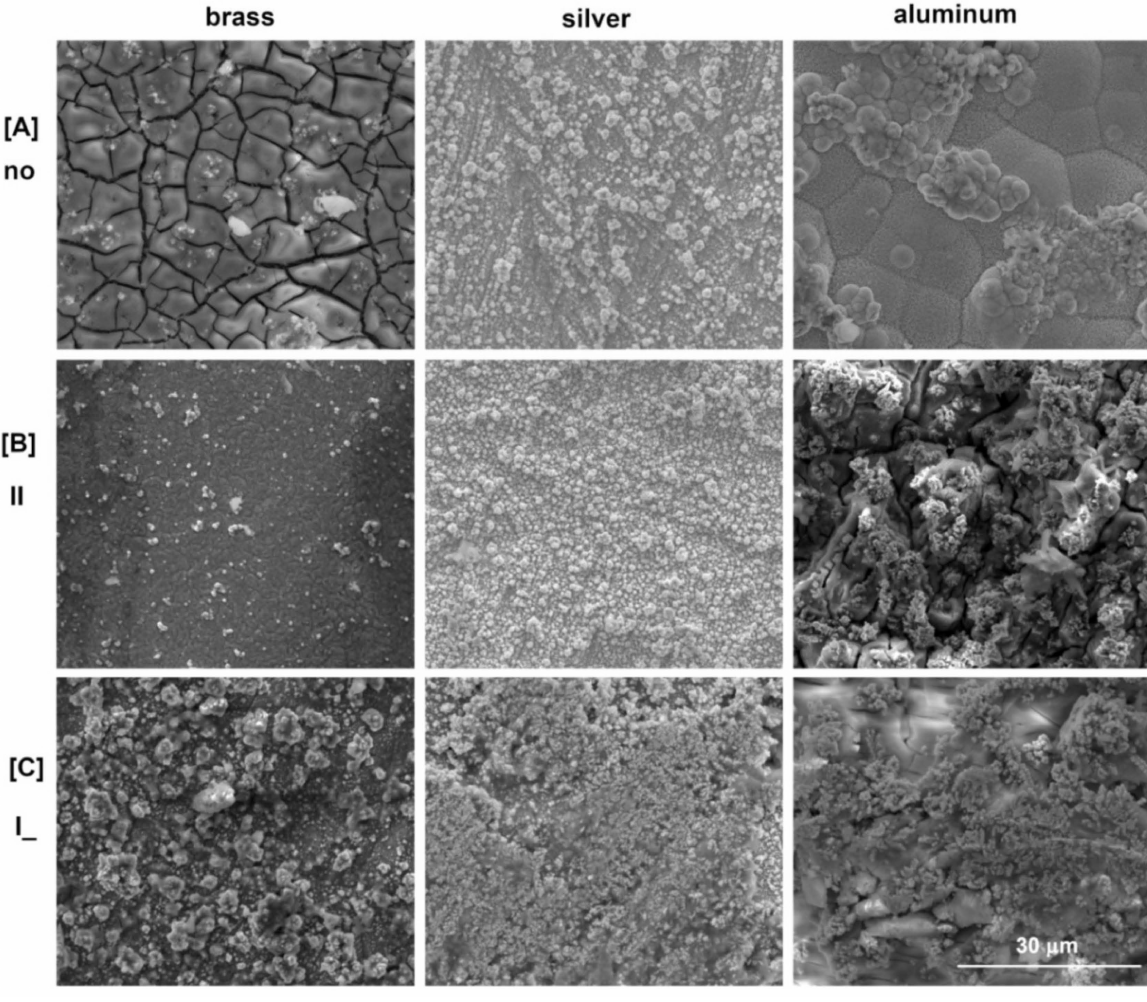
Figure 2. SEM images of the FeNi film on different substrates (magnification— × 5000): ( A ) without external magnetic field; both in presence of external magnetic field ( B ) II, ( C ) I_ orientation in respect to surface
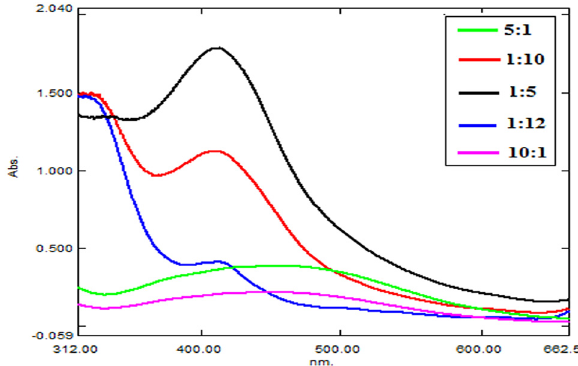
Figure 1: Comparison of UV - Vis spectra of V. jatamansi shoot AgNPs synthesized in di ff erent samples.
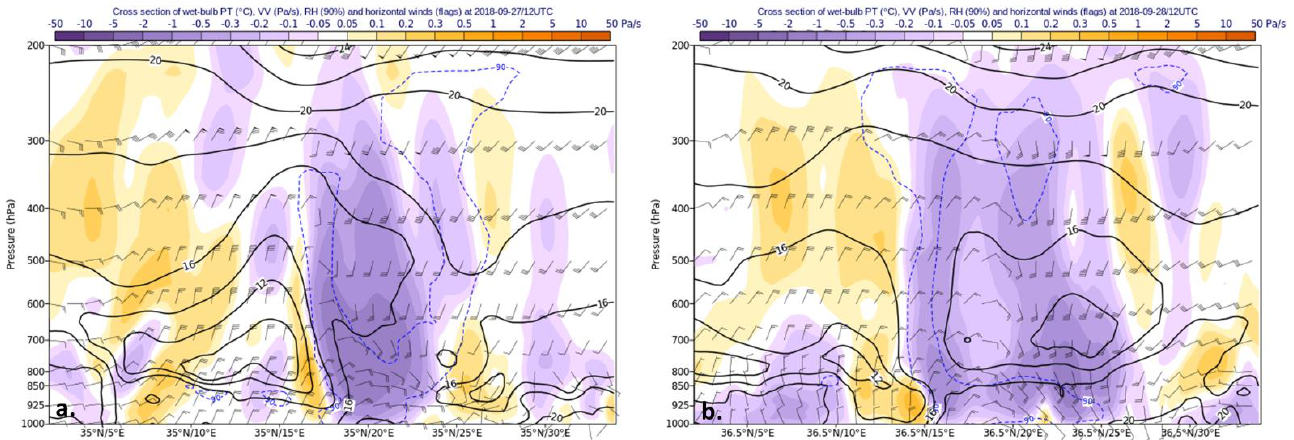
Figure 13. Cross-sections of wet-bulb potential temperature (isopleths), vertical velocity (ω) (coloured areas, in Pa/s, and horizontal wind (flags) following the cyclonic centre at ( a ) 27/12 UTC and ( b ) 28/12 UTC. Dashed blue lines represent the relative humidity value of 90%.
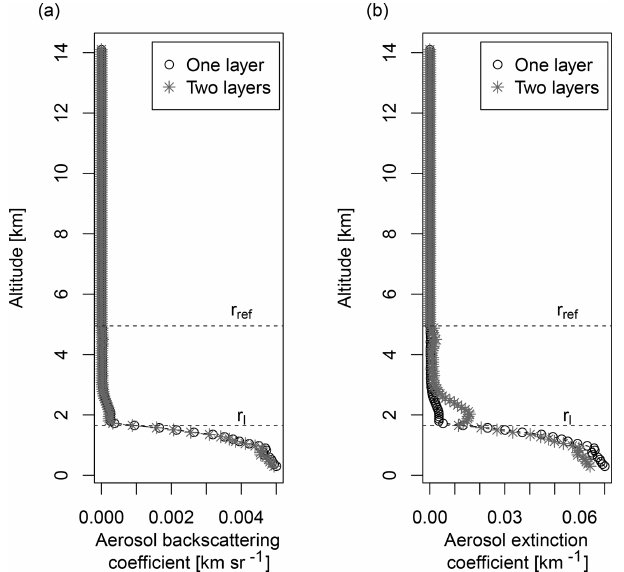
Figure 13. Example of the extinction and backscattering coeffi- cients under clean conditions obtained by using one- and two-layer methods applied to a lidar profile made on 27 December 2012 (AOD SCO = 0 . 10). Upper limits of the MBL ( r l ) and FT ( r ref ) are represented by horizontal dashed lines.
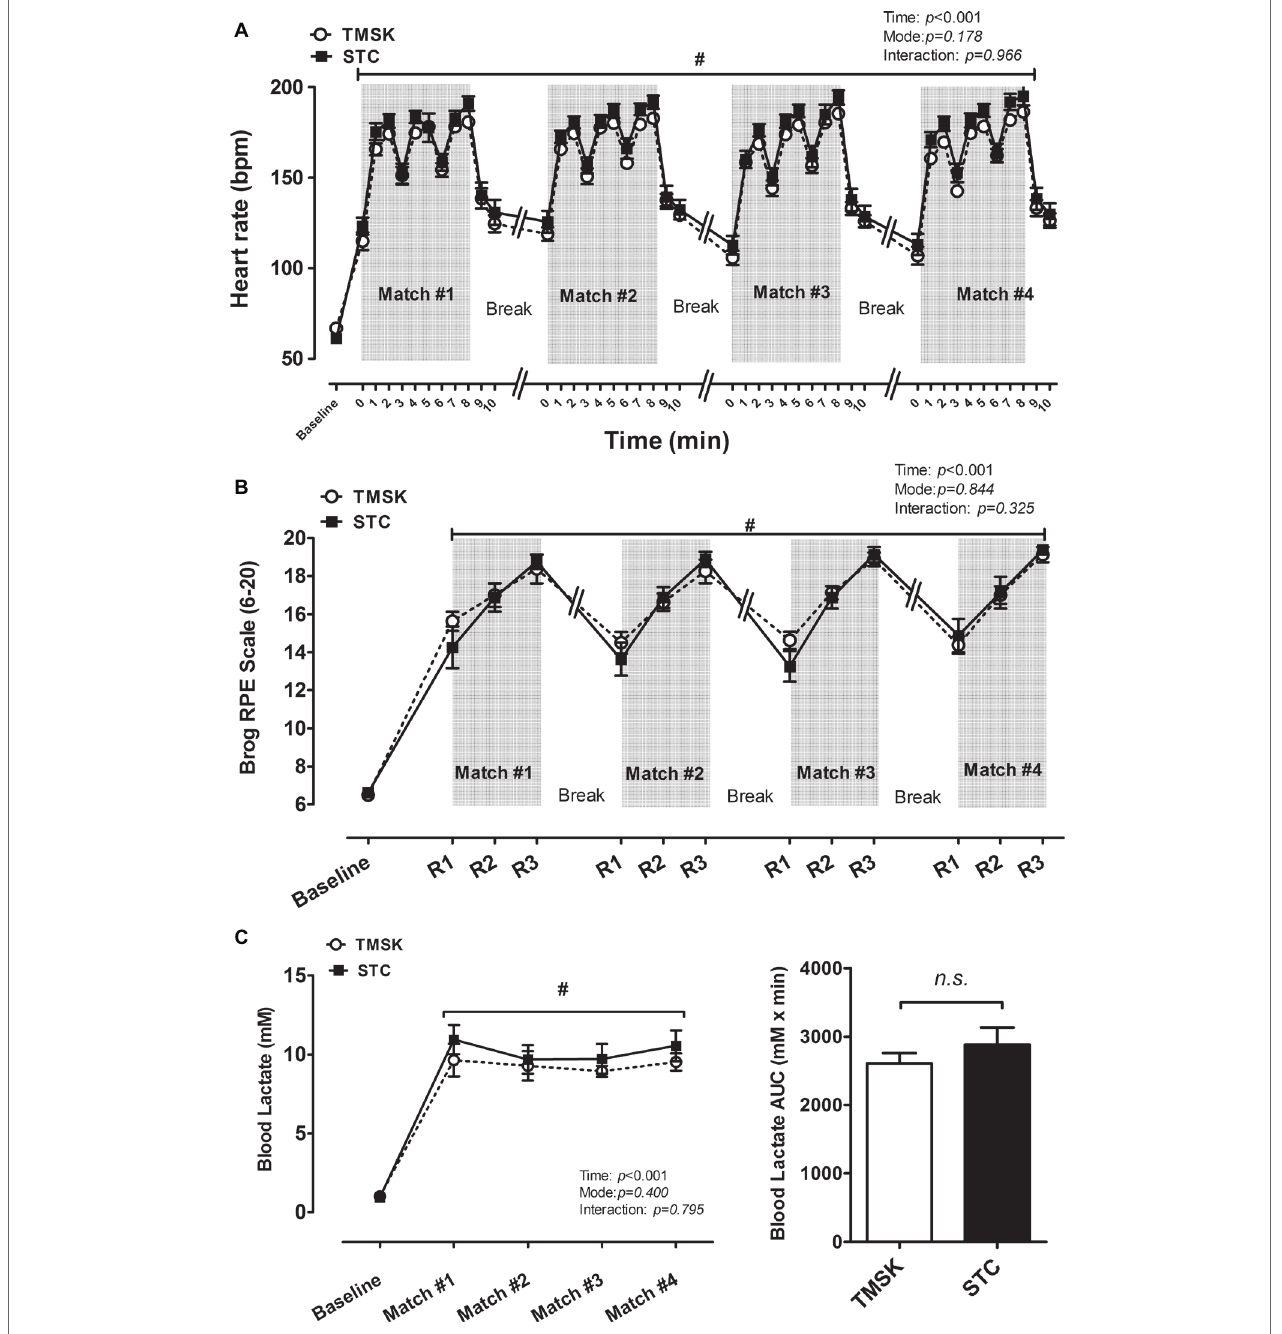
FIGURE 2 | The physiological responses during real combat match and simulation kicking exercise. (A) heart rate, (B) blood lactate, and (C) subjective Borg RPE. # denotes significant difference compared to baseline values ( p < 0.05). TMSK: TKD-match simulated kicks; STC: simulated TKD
-*-
Every line above with the string "horizontal" in it needs to be copied.

### Output of the task
Figure 13. Cross-sections of wet-bulb potential temperature (isopleths), vertical velocity (ω) (coloured areas, in Pa/s, and horizontal wind (flags) following the cyclonic centre at ( a ) 27/12 UTC and ( b ) 28/12 UTC. Dashed blue lines represent the relative humidity value of 90%.
Figure 13. Example of the extinction and backscattering coeffi- cients under clean conditions obtained by using one- and two-layer methods applied to a lidar profile made on 27 December 2012 (AOD SCO = 0 . 10). Upper limits of the MBL ( r l ) and FT ( r ref ) are represented by horizontal dashed lines.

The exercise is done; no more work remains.